During yesterday's mid-term budget speech by newly appointed Finance Minister, Tito Mboweni, key factors putting a lot of strain on our economy were addressed in a more aggressive stance. However, the time for talk is over, and we need to see the results of policies and implementation plans otherwise economic stagnation will continue to remain a major concern. There is no doubt growing economic pressures and instability with government finances have raised a lot of concerns related to long-term investment and certain sectors of the real estate market have been hard hit over the past few months. As government increases taxes to recoup mismanaged funds the consumer is the one who carries the financial burden.
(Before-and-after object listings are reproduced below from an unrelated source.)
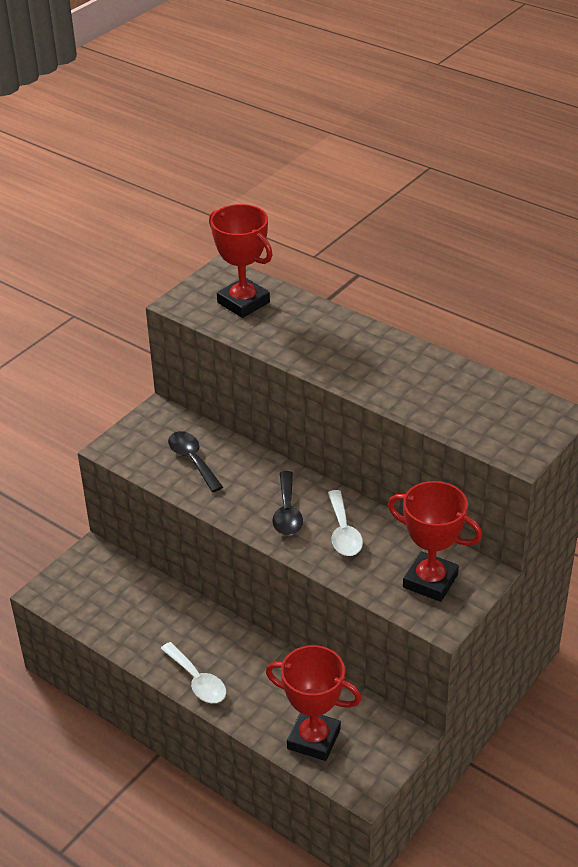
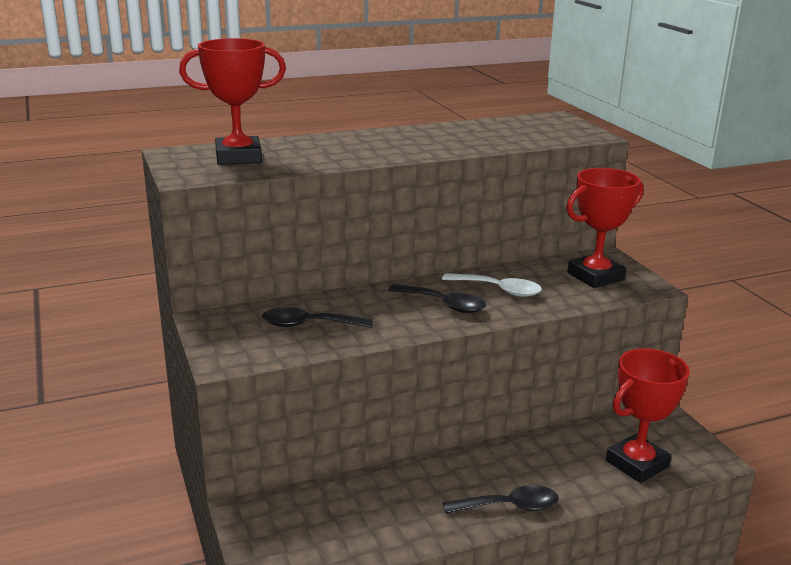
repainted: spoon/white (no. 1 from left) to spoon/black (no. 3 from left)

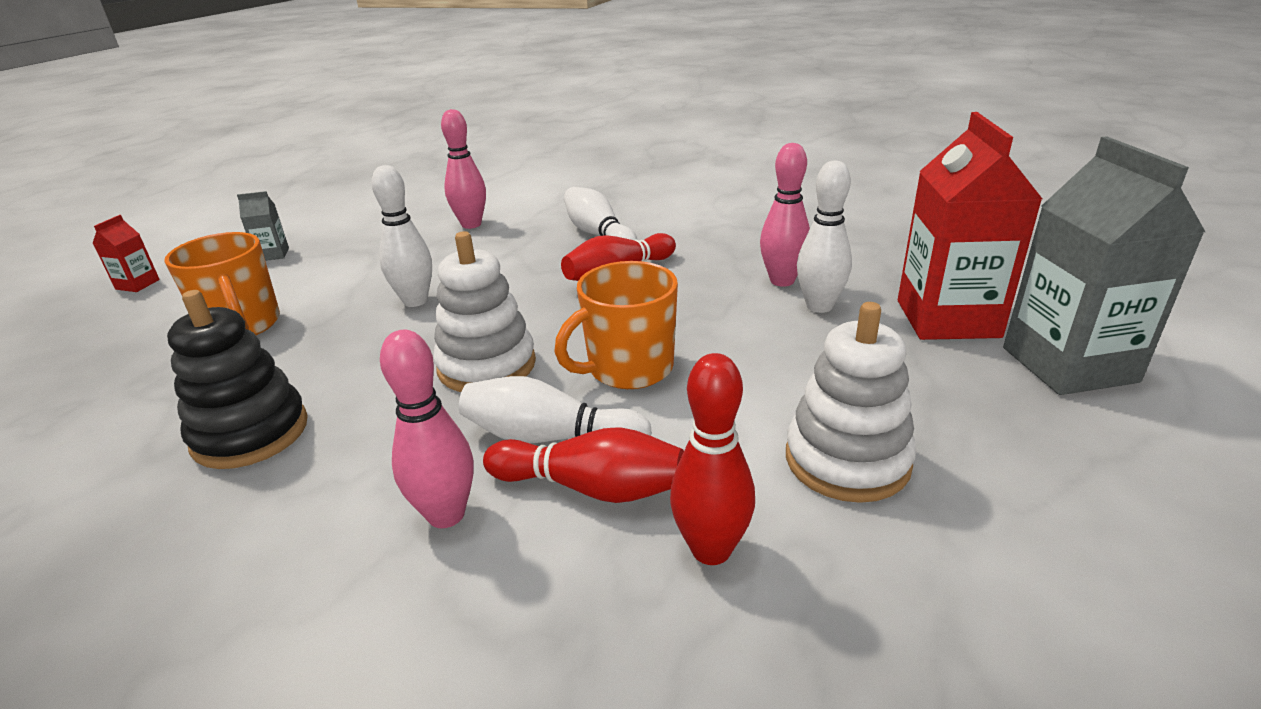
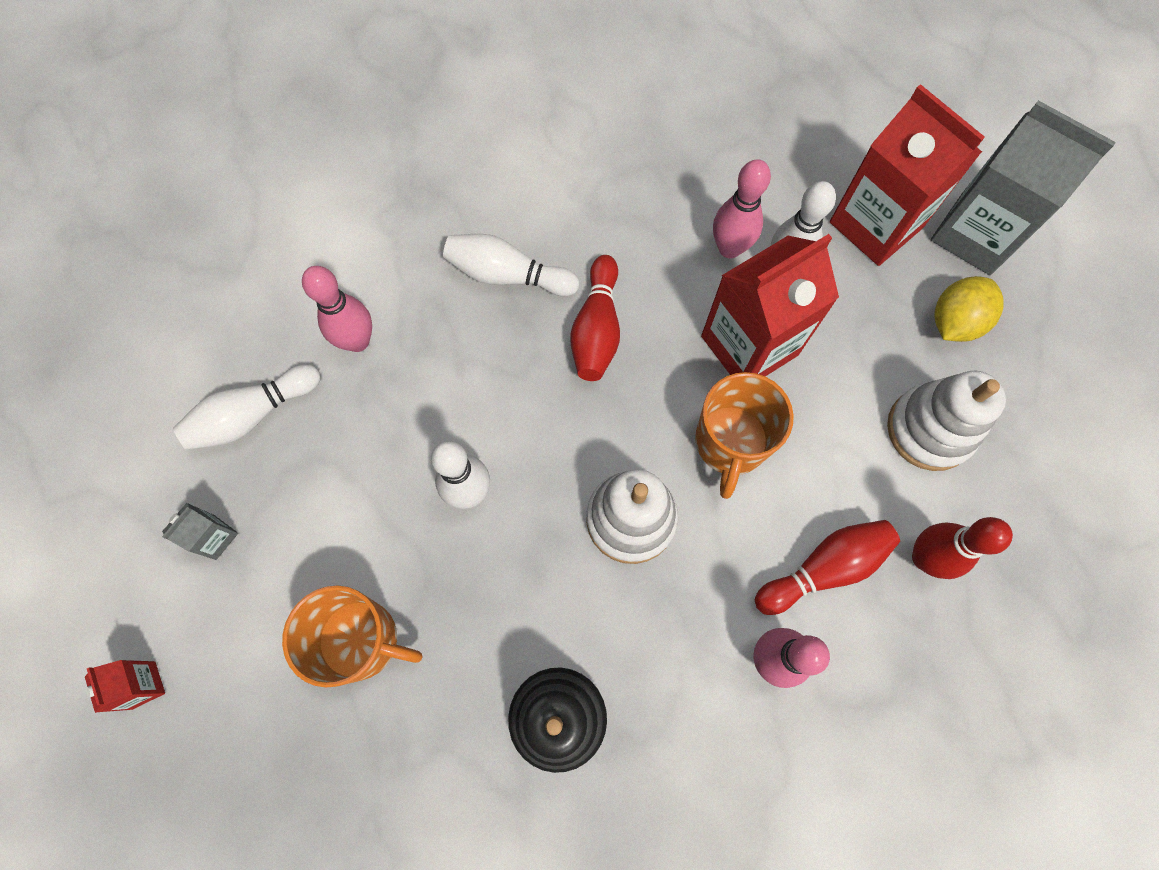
new: carton/red (no. 2 from left); lemon/yellow
shifted: bowling pin/white (no. 2 from left in the first image) to bowling pin/white (no. 1 from left)

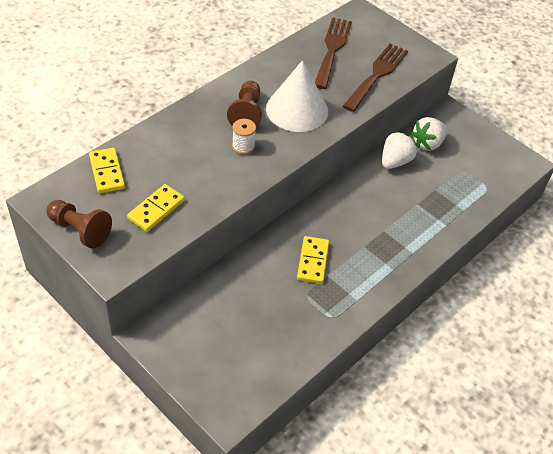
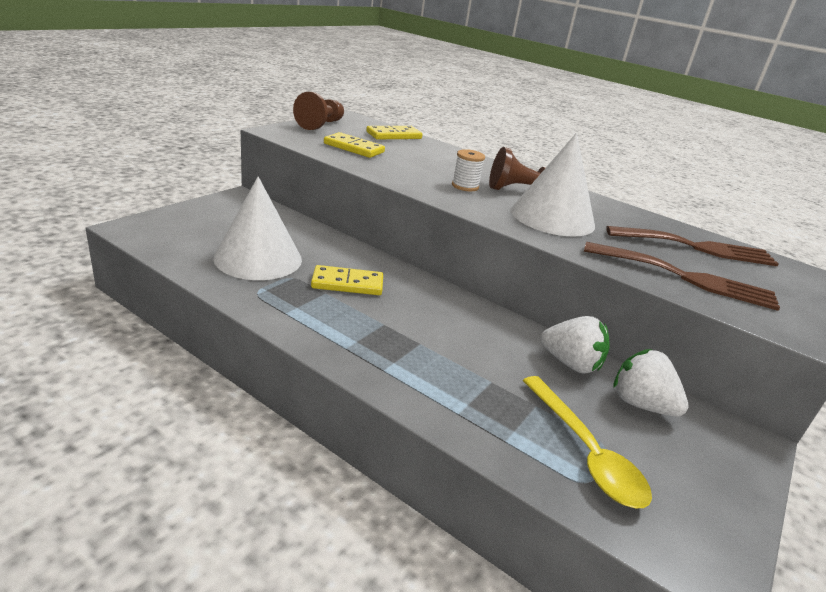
new: cone/white (no. 1 from left); spoon/yellow

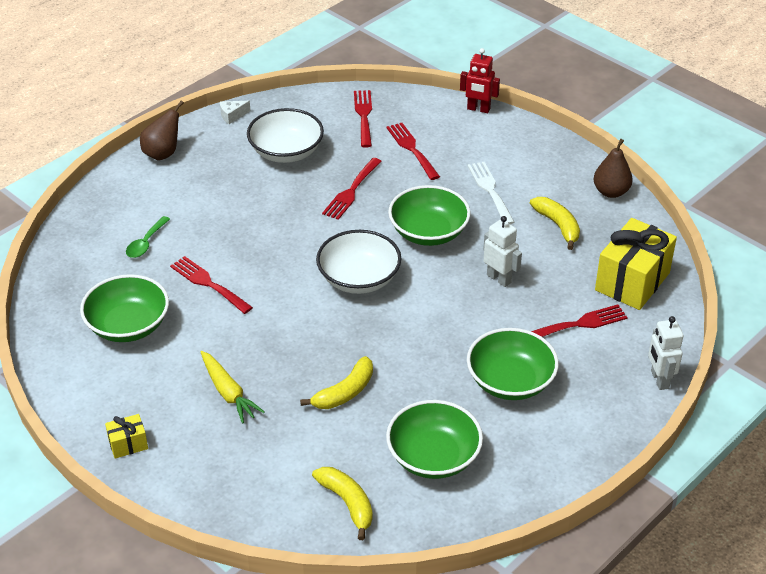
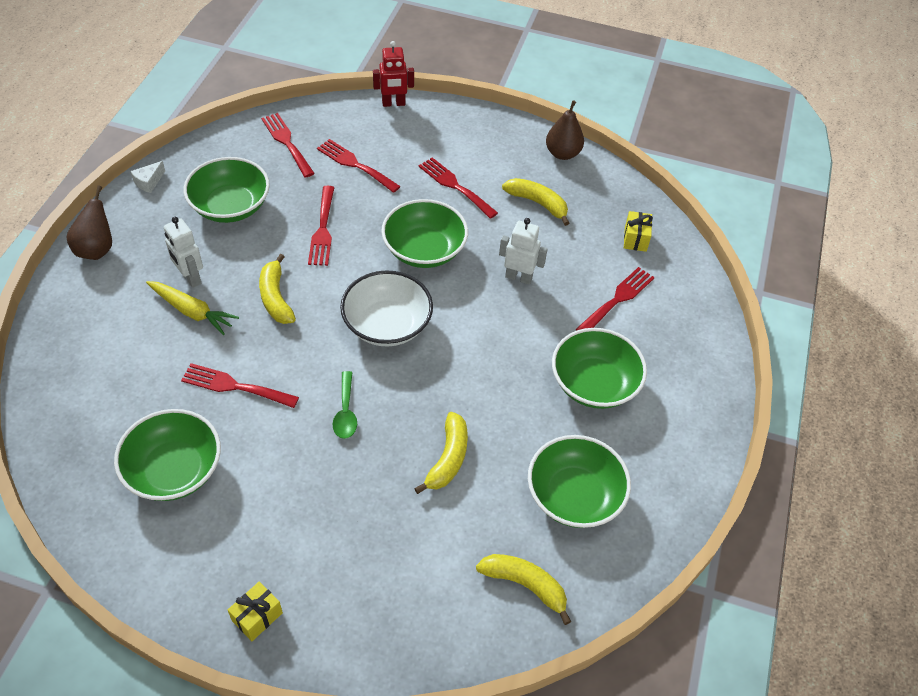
new: banana/yellow (no. 1 from left)
shifted: carrot/yellow; robot/white (no. 2 from left in the first image) to robot/white (no. 1 from left); spoon/green
repainted: bowl/white (no. 1 from left) to bowl/green (no. 2 from left); fork/white to fork/red (no. 5 from left)
scaled: gift/yellow (no. 2 from left) x0.47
It appeared as if the common denominator on the path to recovery in the Minister's speech was the actions taken and to be taken by President Ramaphosa. Of course a concern remains that Treasury’s low growth means debt service costs will rise to 18% of all government spending in 2026 – which translates into almost R1 out of every five going towards paying off loans.
Minister Mboweni also said that National Treasury has downgraded the expected 2018 growth rate to 0.7%. Even though the National Development Plan has a goal of 5.4% annual GDP growth, our GDP growth has averaged just 1.8% over the past few years. It is, therefore, safe to say achieving the NDP's goals is rather unrealistic at this rate.
We welcome the announcement that housing subsidies amounting to R1 billion will be centralised to better support middle- and lower-income home buyers.
It is imperative the Minister clamps down on wasted expenditure and tries to mitigate the factors leading to drastic economic cycles that create long-lasting fluctuations.
The real estate market is susceptible to economic uncertainty and the Minster needs to restore confidence to ensure local and foreign investors are willing to increase purchasing activity.